Task details —
Output the stretch of lines from the one containing "之前学习宁向东老师的管理课程，就记住一个关键" through the one containing "Protección de datos", reproducing each line unchanged.

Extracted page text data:
------------------------------------------------
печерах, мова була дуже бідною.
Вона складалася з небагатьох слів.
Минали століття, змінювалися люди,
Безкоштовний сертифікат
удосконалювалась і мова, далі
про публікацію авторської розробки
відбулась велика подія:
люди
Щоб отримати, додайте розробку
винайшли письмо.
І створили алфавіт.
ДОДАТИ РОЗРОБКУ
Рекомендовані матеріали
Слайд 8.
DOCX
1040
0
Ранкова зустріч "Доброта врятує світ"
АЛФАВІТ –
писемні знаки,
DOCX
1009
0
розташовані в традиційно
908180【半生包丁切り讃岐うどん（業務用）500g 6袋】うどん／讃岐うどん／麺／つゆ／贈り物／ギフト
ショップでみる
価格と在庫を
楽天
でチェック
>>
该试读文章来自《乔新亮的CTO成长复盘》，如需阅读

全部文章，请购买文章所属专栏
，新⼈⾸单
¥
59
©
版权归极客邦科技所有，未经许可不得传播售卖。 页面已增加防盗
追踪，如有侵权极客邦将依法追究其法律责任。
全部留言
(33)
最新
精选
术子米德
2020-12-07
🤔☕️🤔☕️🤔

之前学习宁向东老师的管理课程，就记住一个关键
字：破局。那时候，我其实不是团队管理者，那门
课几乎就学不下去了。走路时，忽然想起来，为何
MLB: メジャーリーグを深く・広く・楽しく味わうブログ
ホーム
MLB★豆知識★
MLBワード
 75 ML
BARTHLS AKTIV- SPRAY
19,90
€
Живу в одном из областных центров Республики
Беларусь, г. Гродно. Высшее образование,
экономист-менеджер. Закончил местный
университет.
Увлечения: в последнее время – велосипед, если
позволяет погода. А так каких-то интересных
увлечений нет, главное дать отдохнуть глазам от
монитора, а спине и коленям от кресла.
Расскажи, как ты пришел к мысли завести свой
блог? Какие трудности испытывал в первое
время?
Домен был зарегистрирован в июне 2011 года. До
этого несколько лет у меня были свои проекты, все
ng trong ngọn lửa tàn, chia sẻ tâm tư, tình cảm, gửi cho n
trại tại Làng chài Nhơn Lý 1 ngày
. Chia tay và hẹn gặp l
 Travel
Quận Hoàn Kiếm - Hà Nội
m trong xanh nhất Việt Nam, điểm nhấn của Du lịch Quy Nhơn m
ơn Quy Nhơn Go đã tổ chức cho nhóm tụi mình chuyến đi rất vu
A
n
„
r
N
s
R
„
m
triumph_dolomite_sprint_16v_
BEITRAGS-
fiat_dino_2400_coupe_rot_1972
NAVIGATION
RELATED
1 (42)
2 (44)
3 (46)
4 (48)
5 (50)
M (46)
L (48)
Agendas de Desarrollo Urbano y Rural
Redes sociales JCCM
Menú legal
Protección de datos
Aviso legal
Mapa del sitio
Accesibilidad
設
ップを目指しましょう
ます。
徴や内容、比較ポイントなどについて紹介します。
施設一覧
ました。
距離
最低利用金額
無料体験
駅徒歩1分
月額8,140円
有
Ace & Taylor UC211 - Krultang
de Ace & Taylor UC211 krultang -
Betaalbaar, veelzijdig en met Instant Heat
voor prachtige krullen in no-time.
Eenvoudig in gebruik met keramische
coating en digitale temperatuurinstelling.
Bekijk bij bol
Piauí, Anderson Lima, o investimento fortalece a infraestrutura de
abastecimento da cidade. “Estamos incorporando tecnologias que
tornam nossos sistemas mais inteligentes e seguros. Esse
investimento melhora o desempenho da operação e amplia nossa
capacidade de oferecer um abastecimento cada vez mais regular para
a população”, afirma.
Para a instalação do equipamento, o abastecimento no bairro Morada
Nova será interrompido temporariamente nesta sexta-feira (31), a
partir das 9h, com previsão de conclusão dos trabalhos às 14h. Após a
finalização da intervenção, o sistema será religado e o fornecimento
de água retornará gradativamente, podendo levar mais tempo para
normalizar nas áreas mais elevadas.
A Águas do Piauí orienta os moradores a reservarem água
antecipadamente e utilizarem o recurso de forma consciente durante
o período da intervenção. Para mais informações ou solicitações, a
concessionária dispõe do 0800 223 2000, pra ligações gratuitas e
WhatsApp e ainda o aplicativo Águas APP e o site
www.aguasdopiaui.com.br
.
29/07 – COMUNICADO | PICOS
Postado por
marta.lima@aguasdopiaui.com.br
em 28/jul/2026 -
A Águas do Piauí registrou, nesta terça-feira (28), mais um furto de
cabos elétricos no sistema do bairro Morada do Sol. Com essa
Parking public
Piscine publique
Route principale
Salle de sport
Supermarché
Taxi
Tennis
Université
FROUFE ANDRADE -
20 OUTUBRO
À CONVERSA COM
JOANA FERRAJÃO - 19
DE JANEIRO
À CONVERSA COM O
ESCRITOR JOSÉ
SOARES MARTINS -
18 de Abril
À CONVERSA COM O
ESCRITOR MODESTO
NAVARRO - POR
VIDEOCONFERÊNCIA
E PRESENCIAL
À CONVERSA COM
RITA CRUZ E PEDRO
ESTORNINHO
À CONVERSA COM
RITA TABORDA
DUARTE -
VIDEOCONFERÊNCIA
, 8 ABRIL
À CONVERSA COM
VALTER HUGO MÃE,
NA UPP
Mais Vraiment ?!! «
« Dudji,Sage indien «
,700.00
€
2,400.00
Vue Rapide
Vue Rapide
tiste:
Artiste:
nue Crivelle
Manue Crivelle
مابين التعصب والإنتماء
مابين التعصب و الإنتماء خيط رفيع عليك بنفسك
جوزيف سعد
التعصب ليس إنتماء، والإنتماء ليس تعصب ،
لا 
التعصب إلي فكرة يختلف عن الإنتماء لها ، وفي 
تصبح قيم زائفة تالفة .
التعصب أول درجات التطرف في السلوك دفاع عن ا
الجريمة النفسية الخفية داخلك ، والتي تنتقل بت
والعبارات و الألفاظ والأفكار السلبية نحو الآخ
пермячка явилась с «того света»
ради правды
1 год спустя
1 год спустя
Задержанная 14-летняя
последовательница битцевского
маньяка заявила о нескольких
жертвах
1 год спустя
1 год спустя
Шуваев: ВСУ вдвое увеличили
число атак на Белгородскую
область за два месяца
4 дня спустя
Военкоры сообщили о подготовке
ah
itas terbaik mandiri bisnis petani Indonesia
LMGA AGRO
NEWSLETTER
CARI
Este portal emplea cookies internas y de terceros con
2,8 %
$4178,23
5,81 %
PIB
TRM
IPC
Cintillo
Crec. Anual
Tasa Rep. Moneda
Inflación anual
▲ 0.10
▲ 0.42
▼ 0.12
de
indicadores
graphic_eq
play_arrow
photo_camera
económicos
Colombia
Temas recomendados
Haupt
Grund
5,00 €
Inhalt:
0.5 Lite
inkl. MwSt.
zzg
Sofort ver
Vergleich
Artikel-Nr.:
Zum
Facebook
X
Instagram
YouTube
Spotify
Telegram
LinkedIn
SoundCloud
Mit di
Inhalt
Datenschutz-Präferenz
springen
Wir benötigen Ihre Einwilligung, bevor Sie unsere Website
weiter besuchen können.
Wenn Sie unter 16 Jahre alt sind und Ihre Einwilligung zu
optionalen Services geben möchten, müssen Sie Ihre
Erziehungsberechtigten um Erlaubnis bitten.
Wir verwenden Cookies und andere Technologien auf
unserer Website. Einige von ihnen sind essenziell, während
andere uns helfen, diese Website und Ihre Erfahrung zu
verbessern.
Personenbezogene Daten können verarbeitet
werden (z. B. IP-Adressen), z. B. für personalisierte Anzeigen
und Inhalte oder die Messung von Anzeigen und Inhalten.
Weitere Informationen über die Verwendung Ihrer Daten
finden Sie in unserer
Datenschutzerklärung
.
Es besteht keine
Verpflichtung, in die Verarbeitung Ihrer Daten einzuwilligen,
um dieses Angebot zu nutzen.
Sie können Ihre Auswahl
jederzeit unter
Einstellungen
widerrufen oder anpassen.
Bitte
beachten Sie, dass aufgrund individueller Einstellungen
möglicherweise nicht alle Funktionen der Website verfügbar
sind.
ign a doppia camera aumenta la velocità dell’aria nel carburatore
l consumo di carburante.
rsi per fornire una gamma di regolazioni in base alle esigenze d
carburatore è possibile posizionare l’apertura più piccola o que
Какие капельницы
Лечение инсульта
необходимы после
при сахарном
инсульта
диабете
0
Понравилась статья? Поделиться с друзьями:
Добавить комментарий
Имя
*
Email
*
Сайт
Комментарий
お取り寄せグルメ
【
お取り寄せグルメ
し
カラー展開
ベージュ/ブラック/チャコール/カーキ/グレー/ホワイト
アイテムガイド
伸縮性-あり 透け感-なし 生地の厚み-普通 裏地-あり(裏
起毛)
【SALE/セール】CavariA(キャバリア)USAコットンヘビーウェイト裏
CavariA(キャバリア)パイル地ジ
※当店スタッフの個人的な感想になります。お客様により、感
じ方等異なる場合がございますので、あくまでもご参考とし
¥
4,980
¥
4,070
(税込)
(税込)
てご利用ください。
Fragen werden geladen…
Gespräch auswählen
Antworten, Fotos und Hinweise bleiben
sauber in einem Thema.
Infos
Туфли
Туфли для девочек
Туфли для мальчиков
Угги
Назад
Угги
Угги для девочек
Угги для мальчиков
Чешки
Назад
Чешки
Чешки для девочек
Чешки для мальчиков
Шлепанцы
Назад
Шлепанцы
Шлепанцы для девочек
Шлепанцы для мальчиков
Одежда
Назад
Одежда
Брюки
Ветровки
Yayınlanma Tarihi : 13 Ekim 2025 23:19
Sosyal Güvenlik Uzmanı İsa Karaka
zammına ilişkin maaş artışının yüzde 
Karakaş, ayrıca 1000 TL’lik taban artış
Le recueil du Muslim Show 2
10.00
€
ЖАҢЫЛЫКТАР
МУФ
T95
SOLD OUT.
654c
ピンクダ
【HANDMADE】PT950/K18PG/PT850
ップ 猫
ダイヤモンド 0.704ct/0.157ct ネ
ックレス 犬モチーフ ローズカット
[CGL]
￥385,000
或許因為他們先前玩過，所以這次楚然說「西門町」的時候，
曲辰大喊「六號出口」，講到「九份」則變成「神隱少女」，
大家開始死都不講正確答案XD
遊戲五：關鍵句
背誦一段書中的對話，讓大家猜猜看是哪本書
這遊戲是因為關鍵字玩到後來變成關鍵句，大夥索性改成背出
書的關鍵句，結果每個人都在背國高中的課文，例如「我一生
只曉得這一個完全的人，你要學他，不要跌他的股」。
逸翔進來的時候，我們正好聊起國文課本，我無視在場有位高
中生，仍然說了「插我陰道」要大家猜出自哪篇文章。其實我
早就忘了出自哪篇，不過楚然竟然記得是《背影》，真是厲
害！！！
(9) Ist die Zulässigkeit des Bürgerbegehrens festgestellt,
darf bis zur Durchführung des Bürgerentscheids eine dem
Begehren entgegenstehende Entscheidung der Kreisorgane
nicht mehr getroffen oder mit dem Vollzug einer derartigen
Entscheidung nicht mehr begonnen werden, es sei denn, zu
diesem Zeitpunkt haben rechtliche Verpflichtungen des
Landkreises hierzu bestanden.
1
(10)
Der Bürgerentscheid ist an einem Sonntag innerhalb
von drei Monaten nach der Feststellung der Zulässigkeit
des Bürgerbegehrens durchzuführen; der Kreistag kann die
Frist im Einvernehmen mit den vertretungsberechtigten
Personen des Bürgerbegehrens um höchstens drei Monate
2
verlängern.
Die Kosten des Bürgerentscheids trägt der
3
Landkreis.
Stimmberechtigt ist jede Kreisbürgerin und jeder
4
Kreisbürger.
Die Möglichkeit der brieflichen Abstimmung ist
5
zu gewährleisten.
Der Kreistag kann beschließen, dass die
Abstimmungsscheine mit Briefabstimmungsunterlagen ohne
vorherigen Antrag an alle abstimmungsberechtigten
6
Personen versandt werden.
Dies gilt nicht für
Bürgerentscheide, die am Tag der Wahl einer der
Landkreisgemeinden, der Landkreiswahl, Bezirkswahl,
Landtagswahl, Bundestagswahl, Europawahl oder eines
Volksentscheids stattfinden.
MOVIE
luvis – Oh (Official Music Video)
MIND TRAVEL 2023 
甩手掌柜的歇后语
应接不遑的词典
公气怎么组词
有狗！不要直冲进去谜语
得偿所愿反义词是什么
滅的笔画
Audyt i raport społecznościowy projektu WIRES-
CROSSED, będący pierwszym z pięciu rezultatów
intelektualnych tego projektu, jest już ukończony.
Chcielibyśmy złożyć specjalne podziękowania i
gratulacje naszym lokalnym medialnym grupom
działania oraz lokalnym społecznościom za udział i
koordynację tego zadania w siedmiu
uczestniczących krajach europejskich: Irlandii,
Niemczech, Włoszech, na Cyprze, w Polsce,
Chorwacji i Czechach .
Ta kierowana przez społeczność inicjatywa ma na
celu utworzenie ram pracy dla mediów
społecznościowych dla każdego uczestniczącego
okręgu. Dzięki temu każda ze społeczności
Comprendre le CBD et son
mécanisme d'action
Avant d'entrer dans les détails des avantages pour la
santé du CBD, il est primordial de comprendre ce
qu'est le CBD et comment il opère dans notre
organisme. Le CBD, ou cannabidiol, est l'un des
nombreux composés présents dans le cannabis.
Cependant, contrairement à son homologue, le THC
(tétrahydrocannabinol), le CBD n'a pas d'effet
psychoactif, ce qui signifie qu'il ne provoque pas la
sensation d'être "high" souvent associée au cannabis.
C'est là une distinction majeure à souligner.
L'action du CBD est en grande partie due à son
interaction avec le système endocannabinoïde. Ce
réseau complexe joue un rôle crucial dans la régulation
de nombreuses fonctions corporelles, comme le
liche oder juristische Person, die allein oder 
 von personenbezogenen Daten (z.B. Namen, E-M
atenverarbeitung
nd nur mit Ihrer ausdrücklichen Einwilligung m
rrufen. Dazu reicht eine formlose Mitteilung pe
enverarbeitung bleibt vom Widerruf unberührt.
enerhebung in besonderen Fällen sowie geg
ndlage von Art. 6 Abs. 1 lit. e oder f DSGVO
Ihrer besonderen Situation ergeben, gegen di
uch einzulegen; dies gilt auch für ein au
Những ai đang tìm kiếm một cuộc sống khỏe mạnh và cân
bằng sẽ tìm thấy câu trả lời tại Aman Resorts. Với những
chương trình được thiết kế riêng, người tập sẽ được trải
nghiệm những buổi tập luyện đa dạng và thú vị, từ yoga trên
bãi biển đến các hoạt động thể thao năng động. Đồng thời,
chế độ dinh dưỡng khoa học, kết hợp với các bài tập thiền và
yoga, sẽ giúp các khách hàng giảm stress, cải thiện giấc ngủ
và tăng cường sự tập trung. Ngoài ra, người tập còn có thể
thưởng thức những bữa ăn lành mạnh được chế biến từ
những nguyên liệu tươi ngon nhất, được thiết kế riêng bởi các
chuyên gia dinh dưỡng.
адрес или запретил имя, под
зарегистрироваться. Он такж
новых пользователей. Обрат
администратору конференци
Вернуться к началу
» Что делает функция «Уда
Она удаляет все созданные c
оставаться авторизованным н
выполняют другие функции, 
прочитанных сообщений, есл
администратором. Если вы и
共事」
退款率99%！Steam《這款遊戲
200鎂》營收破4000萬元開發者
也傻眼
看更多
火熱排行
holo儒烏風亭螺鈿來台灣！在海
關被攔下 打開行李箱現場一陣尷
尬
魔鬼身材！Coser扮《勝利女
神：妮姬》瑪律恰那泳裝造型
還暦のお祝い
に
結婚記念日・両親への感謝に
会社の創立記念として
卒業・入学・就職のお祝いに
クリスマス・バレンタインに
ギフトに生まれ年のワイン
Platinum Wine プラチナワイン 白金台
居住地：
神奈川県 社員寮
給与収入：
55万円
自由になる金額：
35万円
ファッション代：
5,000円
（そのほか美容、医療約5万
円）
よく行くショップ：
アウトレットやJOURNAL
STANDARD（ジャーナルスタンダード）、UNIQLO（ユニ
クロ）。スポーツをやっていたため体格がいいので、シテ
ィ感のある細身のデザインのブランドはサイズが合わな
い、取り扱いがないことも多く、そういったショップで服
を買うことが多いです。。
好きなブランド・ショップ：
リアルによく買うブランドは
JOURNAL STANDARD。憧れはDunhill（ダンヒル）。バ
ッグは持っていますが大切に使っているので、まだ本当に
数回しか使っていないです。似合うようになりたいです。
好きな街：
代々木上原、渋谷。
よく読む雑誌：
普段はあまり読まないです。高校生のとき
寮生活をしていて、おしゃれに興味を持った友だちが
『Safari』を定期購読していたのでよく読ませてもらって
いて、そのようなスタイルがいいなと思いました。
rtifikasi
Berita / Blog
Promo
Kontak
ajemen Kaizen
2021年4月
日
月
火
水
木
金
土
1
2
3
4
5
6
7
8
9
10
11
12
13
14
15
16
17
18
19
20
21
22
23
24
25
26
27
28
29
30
------------------------------------------------
Task output —
之前学习宁向东老师的管理课程，就记住一个关键
字：破局。那时候，我其实不是团队管理者，那门
课几乎就学不下去了。走路时，忽然想起来，为何
MLB: メジャーリーグを深く・広く・楽しく味わうブログ
ホーム
MLB★豆知識★
MLBワード
 75 ML
BARTHLS AKTIV- SPRAY
19,90
€
Живу в одном из областных центров Республики
Беларусь, г. Гродно. Высшее образование,
экономист-менеджер. Закончил местный
университет.
Увлечения: в последнее время – велосипед, если
позволяет погода. А так каких-то интересных
увлечений нет, главное дать отдохнуть глазам от
монитора, а спине и коленям от кресла.
Расскажи, как ты пришел к мысли завести свой
блог? Какие трудности испытывал в первое
время?
Домен был зарегистрирован в июне 2011 года. До
этого несколько лет у меня были свои проекты, все
ng trong ngọn lửa tàn, chia sẻ tâm tư, tình cảm, gửi cho n
trại tại Làng chài Nhơn Lý 1 ngày
. Chia tay và hẹn gặp l
 Travel
Quận Hoàn Kiếm - Hà Nội
m trong xanh nhất Việt Nam, điểm nhấn của Du lịch Quy Nhơn m
ơn Quy Nhơn Go đã tổ chức cho nhóm tụi mình chuyến đi rất vu
A
n
„
r
N
s
R
„
m
triumph_dolomite_sprint_16v_
BEITRAGS-
fiat_dino_2400_coupe_rot_1972
NAVIGATION
RELATED
1 (42)
2 (44)
3 (46)
4 (48)
5 (50)
M (46)
L (48)
Agendas de Desarrollo Urbano y Rural
Redes sociales JCCM
Menú legal
Protección de datos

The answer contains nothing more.